BES2005 Poster Presentations Diabetes and metabolism (35 abstracts)
1Department of Physiology & Biophysics, Dalhousie University, Halifax, Canada; 2Department of Obstetrics & Gynaecology, IWK Health Centre, Halifax, Canada; 3Division of Endocrinology & Metabolism, QEII, Halifax, Canada.

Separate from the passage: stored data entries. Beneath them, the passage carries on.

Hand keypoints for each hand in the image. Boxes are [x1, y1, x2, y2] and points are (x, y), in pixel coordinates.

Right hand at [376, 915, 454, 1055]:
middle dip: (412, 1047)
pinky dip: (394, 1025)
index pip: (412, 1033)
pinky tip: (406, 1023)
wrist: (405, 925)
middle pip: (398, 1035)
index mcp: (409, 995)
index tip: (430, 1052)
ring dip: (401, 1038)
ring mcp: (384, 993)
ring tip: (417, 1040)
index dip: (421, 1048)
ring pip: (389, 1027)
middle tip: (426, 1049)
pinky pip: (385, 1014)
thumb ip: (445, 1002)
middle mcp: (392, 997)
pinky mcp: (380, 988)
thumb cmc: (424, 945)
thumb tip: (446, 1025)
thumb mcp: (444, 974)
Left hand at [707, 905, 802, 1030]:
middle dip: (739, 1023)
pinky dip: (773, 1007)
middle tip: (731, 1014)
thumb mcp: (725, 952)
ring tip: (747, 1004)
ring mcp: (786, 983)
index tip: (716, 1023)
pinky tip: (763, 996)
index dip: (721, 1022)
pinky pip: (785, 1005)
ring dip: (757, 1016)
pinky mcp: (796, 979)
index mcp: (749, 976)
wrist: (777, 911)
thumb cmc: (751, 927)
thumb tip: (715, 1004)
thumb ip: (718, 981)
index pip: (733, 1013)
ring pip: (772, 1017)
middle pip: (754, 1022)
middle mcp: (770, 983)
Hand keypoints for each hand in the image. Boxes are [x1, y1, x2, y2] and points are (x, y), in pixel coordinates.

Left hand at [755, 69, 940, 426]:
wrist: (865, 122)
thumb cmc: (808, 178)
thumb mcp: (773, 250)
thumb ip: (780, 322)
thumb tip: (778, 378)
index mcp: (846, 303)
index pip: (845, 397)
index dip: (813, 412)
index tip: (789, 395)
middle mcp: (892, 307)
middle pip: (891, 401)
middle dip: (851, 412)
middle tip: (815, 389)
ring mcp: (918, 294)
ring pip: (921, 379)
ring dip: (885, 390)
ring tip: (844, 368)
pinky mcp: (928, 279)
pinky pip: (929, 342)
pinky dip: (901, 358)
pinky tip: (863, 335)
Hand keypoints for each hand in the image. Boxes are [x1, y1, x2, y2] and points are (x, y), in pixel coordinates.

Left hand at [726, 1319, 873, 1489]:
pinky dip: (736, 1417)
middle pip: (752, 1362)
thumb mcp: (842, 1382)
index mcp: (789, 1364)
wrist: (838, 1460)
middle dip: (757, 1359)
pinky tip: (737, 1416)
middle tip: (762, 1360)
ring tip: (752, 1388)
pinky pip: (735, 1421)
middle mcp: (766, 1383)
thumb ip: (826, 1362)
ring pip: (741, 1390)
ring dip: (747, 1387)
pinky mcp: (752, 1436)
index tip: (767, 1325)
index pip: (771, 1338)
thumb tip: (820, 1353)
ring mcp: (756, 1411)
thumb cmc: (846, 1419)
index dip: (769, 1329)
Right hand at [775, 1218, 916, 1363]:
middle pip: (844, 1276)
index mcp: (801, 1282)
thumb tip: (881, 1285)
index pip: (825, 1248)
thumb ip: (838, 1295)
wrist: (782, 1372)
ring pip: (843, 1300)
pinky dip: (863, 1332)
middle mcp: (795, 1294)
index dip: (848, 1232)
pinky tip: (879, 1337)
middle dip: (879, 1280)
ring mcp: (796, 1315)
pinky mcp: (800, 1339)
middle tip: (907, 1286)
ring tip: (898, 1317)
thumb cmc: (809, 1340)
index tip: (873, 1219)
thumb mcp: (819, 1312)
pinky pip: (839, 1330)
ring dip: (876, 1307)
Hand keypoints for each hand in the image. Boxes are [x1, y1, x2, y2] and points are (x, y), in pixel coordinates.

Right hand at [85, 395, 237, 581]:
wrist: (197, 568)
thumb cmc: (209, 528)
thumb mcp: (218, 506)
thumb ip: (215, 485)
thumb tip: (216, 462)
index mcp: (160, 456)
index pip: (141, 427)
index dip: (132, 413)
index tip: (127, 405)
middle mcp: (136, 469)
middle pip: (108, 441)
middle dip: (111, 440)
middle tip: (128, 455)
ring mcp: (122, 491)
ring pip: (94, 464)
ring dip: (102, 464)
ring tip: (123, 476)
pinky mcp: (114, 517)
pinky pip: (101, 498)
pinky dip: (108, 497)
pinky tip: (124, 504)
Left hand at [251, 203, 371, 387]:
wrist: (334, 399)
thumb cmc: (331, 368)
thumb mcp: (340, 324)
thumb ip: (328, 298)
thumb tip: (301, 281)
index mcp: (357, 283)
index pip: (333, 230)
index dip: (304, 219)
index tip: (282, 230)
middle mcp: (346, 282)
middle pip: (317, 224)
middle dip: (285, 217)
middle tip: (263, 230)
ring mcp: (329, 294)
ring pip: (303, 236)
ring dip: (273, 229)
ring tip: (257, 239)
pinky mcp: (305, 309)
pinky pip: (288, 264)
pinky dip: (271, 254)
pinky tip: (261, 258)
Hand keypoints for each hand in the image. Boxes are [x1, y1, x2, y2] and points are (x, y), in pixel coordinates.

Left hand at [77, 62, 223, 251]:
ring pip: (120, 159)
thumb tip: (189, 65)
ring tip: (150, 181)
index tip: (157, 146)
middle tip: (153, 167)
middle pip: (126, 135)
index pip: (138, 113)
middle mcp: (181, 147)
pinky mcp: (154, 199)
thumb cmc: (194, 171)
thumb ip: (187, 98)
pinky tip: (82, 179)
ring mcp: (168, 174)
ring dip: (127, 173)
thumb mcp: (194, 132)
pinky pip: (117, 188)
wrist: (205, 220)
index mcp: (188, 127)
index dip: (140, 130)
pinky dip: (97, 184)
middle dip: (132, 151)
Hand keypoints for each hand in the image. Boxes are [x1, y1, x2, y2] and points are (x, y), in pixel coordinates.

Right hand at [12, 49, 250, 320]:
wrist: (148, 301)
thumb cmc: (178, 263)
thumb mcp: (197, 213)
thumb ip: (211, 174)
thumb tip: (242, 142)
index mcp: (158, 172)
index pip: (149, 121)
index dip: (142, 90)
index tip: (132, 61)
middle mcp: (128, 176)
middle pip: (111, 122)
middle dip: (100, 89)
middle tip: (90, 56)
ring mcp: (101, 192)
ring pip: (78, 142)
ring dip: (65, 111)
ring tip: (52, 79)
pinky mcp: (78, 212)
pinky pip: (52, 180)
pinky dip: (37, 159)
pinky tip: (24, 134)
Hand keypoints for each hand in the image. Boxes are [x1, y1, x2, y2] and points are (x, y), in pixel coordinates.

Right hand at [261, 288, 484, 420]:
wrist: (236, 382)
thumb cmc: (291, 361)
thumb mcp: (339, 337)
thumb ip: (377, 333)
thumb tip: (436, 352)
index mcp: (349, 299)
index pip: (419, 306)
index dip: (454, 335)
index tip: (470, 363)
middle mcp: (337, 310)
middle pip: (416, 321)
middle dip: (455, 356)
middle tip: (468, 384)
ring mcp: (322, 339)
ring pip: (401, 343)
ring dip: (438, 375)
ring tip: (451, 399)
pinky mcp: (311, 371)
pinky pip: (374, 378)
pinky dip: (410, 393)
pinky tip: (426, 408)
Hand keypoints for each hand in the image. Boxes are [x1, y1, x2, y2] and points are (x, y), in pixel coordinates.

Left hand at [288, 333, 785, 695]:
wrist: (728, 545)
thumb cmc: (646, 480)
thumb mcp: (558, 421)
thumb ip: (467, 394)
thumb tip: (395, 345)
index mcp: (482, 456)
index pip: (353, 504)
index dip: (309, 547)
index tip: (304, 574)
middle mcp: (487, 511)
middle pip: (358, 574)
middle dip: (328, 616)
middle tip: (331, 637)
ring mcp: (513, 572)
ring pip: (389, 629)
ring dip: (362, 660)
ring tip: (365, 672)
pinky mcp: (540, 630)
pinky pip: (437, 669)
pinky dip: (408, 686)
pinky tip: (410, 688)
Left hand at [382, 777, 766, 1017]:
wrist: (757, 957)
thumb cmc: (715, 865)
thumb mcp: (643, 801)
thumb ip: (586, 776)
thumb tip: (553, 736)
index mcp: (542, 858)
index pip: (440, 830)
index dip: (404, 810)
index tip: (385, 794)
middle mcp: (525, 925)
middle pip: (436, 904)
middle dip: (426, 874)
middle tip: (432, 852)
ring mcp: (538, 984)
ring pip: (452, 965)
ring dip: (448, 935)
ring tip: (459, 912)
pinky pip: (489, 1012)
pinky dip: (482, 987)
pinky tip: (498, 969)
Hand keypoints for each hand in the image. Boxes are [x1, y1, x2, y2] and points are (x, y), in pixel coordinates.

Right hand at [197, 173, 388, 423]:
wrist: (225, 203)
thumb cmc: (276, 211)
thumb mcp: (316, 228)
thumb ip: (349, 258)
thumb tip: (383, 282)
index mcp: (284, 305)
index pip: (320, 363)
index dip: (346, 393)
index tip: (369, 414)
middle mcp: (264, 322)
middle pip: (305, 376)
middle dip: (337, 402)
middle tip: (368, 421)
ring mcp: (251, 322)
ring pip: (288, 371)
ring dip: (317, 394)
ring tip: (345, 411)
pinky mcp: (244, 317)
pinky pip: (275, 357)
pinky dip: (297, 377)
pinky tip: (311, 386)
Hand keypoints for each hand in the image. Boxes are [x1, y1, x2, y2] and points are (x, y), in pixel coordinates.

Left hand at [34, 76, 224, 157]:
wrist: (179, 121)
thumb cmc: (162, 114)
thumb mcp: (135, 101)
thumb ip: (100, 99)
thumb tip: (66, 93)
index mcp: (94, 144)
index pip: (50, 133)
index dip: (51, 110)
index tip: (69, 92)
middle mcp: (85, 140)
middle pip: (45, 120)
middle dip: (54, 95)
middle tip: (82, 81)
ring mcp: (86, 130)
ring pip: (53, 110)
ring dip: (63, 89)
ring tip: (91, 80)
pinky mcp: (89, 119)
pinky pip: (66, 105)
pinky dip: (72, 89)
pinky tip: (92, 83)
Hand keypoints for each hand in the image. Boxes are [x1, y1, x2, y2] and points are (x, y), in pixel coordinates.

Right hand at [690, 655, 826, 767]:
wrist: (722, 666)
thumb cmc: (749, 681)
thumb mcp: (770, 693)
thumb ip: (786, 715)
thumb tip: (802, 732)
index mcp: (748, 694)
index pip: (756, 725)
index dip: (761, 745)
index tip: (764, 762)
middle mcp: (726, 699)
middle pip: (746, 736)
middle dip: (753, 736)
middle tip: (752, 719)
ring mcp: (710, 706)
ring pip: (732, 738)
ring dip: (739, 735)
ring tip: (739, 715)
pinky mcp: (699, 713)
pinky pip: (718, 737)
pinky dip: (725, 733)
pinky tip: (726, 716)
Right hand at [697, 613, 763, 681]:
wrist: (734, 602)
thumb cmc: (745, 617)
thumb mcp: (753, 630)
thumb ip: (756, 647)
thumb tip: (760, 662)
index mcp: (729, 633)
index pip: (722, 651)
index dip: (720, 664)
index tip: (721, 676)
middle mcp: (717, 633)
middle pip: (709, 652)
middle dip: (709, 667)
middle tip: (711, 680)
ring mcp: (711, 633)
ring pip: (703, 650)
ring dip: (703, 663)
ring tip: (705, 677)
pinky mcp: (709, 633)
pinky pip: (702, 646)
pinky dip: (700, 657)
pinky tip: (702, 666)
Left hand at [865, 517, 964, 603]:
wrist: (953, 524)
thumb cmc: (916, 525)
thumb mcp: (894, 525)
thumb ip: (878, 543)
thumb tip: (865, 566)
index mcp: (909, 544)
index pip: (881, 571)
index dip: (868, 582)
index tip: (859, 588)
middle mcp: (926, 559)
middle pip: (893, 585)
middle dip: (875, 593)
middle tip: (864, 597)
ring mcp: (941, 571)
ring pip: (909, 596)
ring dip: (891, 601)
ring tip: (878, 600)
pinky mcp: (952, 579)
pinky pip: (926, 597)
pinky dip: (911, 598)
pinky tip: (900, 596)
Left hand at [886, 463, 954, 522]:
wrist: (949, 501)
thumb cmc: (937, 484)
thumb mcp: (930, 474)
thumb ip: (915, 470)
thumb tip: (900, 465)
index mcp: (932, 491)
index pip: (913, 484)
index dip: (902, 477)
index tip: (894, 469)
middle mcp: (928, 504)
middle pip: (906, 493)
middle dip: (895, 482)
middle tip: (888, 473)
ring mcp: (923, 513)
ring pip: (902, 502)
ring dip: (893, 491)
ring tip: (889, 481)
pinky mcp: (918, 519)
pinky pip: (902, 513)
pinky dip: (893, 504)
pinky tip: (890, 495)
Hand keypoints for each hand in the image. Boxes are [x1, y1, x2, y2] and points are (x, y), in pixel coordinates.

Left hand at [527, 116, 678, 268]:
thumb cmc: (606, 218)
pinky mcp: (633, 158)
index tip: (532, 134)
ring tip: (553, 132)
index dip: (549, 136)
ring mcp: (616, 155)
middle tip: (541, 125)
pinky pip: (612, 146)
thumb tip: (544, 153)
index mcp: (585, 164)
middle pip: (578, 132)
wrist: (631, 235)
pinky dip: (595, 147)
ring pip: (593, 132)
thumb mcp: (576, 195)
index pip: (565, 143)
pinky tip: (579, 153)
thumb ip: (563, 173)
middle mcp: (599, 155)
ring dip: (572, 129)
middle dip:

In previous work we demonstrated that various adipokines, including leptin and resistin, were expressed in the hypothalamus and anterior pituitary gland. We hypothesized that a practical approach to investigate the putative central role of such factors would be to selectively silence gene expression by RNA interference (RNAi). We tested this hypothesis using model in vitro systems : C6 glioblastoma cells , which we reported express leptin, and 3T3-L1 adipocytes which are known to produce resistin. Four different small interfering RNA (siRNA) targets were designed for each gene. We determined optimal transfection protocols for each cell line using fluorescein-labelled siRNAs. Effective conditions concentrated the siRNA molecules in the perinuclear region of the cells. In C6 cells siRNA L7 reduced leptin mRNA by more than 50% (RT-PCR; p<0.025), and protein by 55% (Western analysis; p<0.01) relative to a scramble siRNA control. In 3T3-L1 cells, siRNA R12 reduced resistin mRNA by 60% (p<0.0001) and resistin protein by 75% (p<0.03).
More detailed studies in C6 cells showed that : (a) the silencing effect of siRNA L7 on leptin mRNA was time- and dose-dependent (maximal at 100 nM); (b) the attenuation of leptin expression was coincident with a 2-fold increase in C6 cell death (p<0.02) and (c) siRNA L7 also blocked the dbcAMP-induced increase in leptin mRNA normally observed in C6 cells. Further experiments in C6 cells with a stability-enhanced siRNA (siSTABLE L7), revealed that leptin mRNA was significantly reduced for almost twice as long relative to the effect of unmodified siRNA L7. Our data indicate that silencing of brain adipokine genes, such as leptin and resistin, is feasible. Supported by the NSHRF , IWK and the Atlee Endowment.